I say that not to belittle the issues of sex before marriage, but to try and put it in perspective. Jesus calls us to a whole life surrendered to God, which includes everything from our relationships, to work ethics, to financial management, to spiritual disciplines and even to our entire future. This is not easy, and in a culture of instant gratification where the ’self’ is most important, is often far too hard.

I do think that the sexual relationship is so intimate, that it should be kept exclusively for the relationship between a husband and wife. A special gift that is given to no person other than a life companion and soul mate. And I think that is a key thing - the sexual relationship is something that you give for mutual pleasure. It is not just for an individual to feel good or exercise power/control over another. From the culture of the time and the teaching of Jesus, it is pretty clear that a person would leave their parents and be joined to their life partner. The two became one flesh.

Again, this is hard to hear in our culture. We’re a sex-soaked people who have forgotten how to love each other and instead spend all our energies trying to sleep with each other to find some sort of meaning and intimacy. And then when/if we decide to get married, we find that the ‘traditional’ wedding is so hideously expensive that we can’t afford it.

Anyway, if you are serious about Jesus, then perhaps you should take an honest look at your sexual relationship with your girlfriend. If you’re not, then you’ll need to take an honest look at your relationship with your parents and at the very least explain to them that you don’t believe what they do. And if you want to get married, remember that you don’t have to do the big wedding thing - a simple BYO BBQ is just as legal as the big white-dress-and-reception type thing.

To finish, sleeping with a girlfriend is not the end of the world. Regardless of whether you stay together or not, the world will still turn, you will still function as a normal human being who has to work, pay tax and go to the toilet. You don’t have to have faith, but you can if you want for God is a God of new beginnings - the past is not forgotten, but used as a launching pad for whatever comes next.

Good luck in talking this over with your girlfriend and your folks. There will no doubt be some painful discussions, but may it all work out as you hope it will.

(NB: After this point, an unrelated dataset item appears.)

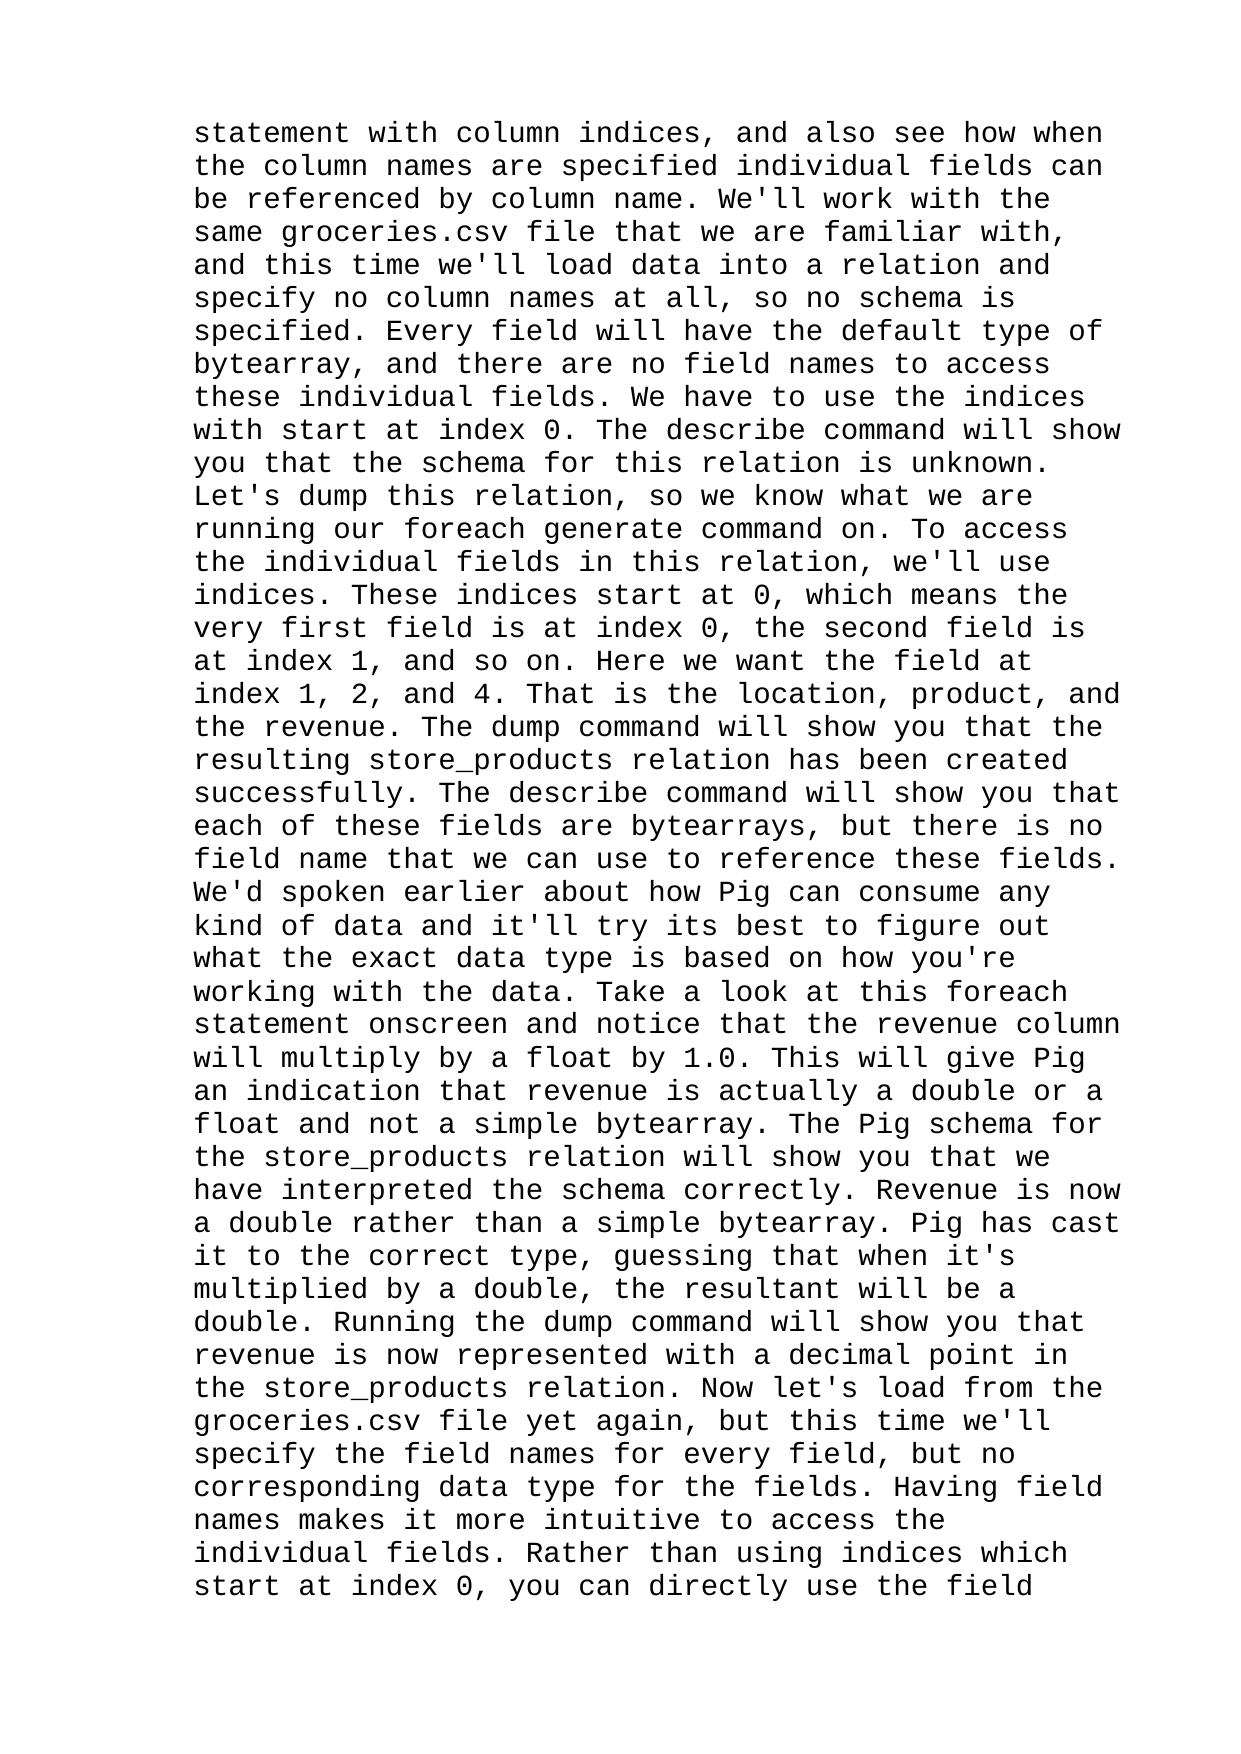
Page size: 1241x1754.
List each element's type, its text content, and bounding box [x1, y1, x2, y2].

list statement with column indices, and also see how when the column names are specified individual fields can be referenced by column name. We'll work with the same groceries.csv file that we are familiar with, and this time we'll load data into a relation and specify no column names at all, so no schema is specified. Every field will have the default type of bytearray, and there are no field names to access these individual fields. We have to use the indices with start at index 0. The describe command will show you that the schema for this relation is unknown. Let's dump this relation, so we know what we are running our foreach generate command on. To access the individual fields in this relation, we'll use indices. These indices start at 0, which means the very first field is at index 0, the second field is at index 1, and so on. Here we want the field at index 1, 2, and 4. That is the location, product, and the revenue. The dump command will show you that the resulting store_products relation has been created successfully. The describe command will show you that each of these fields are bytearrays, but there is no field name that we can use to reference these fields. We'd spoken earlier about how Pig can consume any kind of data and it'll try its best to figure out what the exact data type is based on how you're working with the data. Take a look at this foreach statement onscreen and notice that the revenue column will multiply by a float by 1.0. This will give Pig an indication that revenue is actually a double or a float and not a simple bytearray. The Pig schema for the store_products relation will show you that we have interpreted the schema correctly. Revenue is now a double rather than a simple bytearray. Pig has cast it to the correct type, guessing that when it's multiplied by a double, the resultant will be a double. Running the dump command will show you that revenue is now represented with a decimal point in the store_products relation. Now let's load from the groceries.csv file yet again, but this time we'll specify the field names for every field, but no corresponding data type for the fields. Having field names makes it more intuitive to access the individual fields. Rather than using indices which start at index 0, you can directly use the field [156, 118, 1122, 1604]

2 Responses to “A Question on Sex Before Marriage”

  1. 1 Andrew

    Love your blog Matt. Great post!

  2. 2 Dirk

    The answer to the simple question has to be that it’s a sin, but I can guarantee you that the main thing God craves is a relationship with you, and if you truly have this, then he’s happy, particularly since once you have this relaiton much of the sin seems to take care if itself as you have a renwed focus in life.